Review History


All reviews of published articles are made public. This includes manuscript files, peer review comments, author rebuttals and revised materials. Note: This was optional for articles submitted before 13 February 2023.

Peer reviewers are encouraged (but not required) to provide their names to the authors when submitting their peer review. If they agree to provide their name, then their personal profile page will reflect a public acknowledgment that they performed a review (even if the article is rejected). If the article is accepted, then reviewers who provided their name will be associated with the article itself.

View examples of open peer review.

Summary

  • The initial submission of this article was received on October 4th, 2024 and was peer-reviewed by 2 reviewers and the Academic Editor.
  • The Academic Editor made their initial decision on December 21st, 2024.
  • The first revision was submitted on March 20th, 2025 and was reviewed by 1 reviewer and the Academic Editor.
  • The article was Accepted by the Academic Editor on April 28th, 2025.

Version 0.2 (accepted)

· Apr 28, 2025 · Academic Editor

Accept

Dear Authors,
Your paper has been revised. It has been accepted for publication in PEERJ Computer Science. Thank you for your fine contribution.

[# PeerJ Staff Note - this decision was reviewed and approved by Xiangjie Kong, a PeerJ Section Editor covering this Section #]

·

Basic reporting

No comment

Experimental design

No comment

Validity of the findings

No comment

Additional comments

Great job on the effort for this overhaul revision. My issues are all resolved with the revision. Thank you for the great work!
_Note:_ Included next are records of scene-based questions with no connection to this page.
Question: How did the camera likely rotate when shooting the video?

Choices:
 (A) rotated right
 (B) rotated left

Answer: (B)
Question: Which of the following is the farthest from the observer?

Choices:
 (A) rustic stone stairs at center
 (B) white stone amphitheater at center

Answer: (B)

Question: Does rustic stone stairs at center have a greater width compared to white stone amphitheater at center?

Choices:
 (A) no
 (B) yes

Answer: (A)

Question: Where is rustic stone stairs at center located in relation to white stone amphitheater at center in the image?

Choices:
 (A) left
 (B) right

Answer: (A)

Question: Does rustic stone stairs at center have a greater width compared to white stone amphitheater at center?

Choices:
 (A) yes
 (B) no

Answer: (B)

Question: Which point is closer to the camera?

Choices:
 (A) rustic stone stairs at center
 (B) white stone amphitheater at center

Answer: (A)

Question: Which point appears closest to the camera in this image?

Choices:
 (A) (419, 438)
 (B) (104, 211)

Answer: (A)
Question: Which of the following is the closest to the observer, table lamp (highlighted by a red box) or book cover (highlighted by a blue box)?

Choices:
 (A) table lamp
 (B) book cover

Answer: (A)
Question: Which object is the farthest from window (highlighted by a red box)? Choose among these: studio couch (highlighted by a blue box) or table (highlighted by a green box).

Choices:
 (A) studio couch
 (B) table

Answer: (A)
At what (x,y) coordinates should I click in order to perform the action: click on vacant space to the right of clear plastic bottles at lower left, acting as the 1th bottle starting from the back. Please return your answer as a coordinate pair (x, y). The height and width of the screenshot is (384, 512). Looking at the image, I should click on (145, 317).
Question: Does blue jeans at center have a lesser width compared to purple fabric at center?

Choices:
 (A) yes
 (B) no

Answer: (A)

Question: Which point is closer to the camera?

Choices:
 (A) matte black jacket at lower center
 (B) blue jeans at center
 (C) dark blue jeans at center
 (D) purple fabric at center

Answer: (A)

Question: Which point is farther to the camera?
Version 0.1 (original submission)

· Dec 21, 2024 · Academic Editor

Major Revisions

The authors must improve the paper as per the suggestions of the reviewers, and also add more critical discussions.

Reviewer 1 ·

Basic reporting

The manuscript introduces Proto-Caps, a deep learning-based framework designed to provide interpretable classifications for medical images. The method integrates prototype learning with privileged information, leveraging capsule networks to ensure human-understandable explanations. Experimental results on LIDC-IDRI and CheXpert datasets demonstrate its effectiveness compared to other explainable AI approaches while maintaining competitive classification performance. While the study highlights innovative aspects, several areas require improvement to strengthen its contribution and practical significance.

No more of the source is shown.